Recent guidelines for management of community-acquired pneumonia (CAP) call for administering antibiotics within 4 hours of presentation to the emergency department. This standard has become a "quality indicator" for some insurance payers, even though studies disagree on the strength of clinical evidence supporting the policy (Journal Watch Aug 29 2006).
Researchers reviewed CAP admissions to a single Michigan teaching hospital over a 6-month period in 2003 (before the 4-hour guidelines were published), and a similar period in 2005 (a year after publication). Of 518 patients, significantly more received antibiotics within 4 hours in 2005 than in 2003 (66% vs. 54%). However, significantly more also left the hospital with a diagnosis other than CAP (41% vs. 24%), most of which were noninfectious cardiac and pulmonary conditions. Among the patients who did prove to have CAP, the mean time to antibiotic administration was similar in 2003 and 2005; among the patients who did not have CAP, antibiotic administration was significantly accelerated in 2005. In-hospital mortality was similar during the two periods.
Comment: This study suggests that when a patient clearly has pneumonia, the 4-hour mandate may not have that much influence on the timeliness of antibiotic administration. It may, however, cause patients with uncertain diagnoses to receive antibiotics in short order, resulting in a considerable increase in unnecessary antibiotic use.
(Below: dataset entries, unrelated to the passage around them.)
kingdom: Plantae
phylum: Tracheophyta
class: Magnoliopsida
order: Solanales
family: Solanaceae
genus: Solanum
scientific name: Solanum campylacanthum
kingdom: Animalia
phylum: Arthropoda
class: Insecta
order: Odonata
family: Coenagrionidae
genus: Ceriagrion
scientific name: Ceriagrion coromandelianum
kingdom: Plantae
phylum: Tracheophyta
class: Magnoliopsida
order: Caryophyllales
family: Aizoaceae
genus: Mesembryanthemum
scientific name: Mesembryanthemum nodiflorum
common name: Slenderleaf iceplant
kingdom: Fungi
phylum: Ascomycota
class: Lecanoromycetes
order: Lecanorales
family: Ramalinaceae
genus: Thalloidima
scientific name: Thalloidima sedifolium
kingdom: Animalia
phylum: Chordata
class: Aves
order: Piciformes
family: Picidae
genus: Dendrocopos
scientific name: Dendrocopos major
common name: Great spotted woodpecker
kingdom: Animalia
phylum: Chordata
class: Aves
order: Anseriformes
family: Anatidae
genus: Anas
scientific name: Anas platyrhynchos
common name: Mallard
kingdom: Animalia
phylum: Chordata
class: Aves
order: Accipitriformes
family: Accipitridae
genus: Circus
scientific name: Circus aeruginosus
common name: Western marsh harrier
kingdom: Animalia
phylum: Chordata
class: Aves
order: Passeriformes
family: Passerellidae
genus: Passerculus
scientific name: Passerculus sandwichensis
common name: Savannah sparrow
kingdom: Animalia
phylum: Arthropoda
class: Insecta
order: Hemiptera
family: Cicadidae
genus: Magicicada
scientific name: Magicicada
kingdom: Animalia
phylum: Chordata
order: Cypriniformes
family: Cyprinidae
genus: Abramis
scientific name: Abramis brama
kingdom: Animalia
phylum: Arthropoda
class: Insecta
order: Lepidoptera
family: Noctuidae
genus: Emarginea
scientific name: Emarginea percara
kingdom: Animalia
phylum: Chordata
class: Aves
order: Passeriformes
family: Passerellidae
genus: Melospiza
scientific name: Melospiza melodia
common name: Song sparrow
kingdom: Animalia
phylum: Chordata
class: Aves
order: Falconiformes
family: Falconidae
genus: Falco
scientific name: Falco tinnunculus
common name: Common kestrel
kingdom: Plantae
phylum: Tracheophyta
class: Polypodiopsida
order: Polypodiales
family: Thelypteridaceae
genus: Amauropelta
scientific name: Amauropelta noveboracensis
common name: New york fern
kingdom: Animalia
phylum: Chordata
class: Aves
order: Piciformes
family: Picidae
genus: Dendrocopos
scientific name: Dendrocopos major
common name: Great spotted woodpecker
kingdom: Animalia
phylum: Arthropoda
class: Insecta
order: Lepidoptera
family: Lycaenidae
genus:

This conclusion is intuitively logical, but more data must be assembled to sort out the overall costs and benefits more clearly.
THE JW EMERGENCY MEDICINE PERSPECTIVE
This studys findings provide a classic demonstration of the "law of unintended consequences." These authors found an astounding increase in misdiagnosis and inappropriate antibiotic use in ED patients without clear radiographic evidence of CAP. When payment and the definition of "quality" are linked to an unproven benchmark, even the most well-intentioned physician will stumble. The real question should be: Does it work? CAP patients 65 and older and those in septic shock seem to benefit from antibiotic administration within 4 hours, but in other patient groups the data are tenuous at best. In April 2007, after revisiting the CAP measures, the National Quality Forum (NQF) extended the time interval for antibiotic administration to 6 hours and clarified that the measures apply to cases of pneumonia that are diagnosed in the ED (see JAMA 2007; 297:1758). Although the NQFs responsive softening of the "rule" is a step in the right direction, our patients, and we, deserve a more deliberate and scientific approach to "quality" definitions. Implementing a standard that actually worsens care is a quality misstep of gargantuan proportion. As you read this, the NQF and the Centers for Medicare and Medicaid Services are rolling out additional, unvalidated "quality" measures for individual emergency physicians, with little regard for the data collection burden and the lack of proven outcome benefit. Is there an end in sight for the "ready-fire-aim" approach to national "quality" standards?
Published in Journal Watch Emergency Medicine July 13, 2007
Citation(s):
Kanwar M et al. Misdiagnosis of community-acquired pneumonia and inappropriate utilization of antibiotics: Side effects of the 4-h antibiotic administration rule. Chest 2007 Jun; 131:1865-9.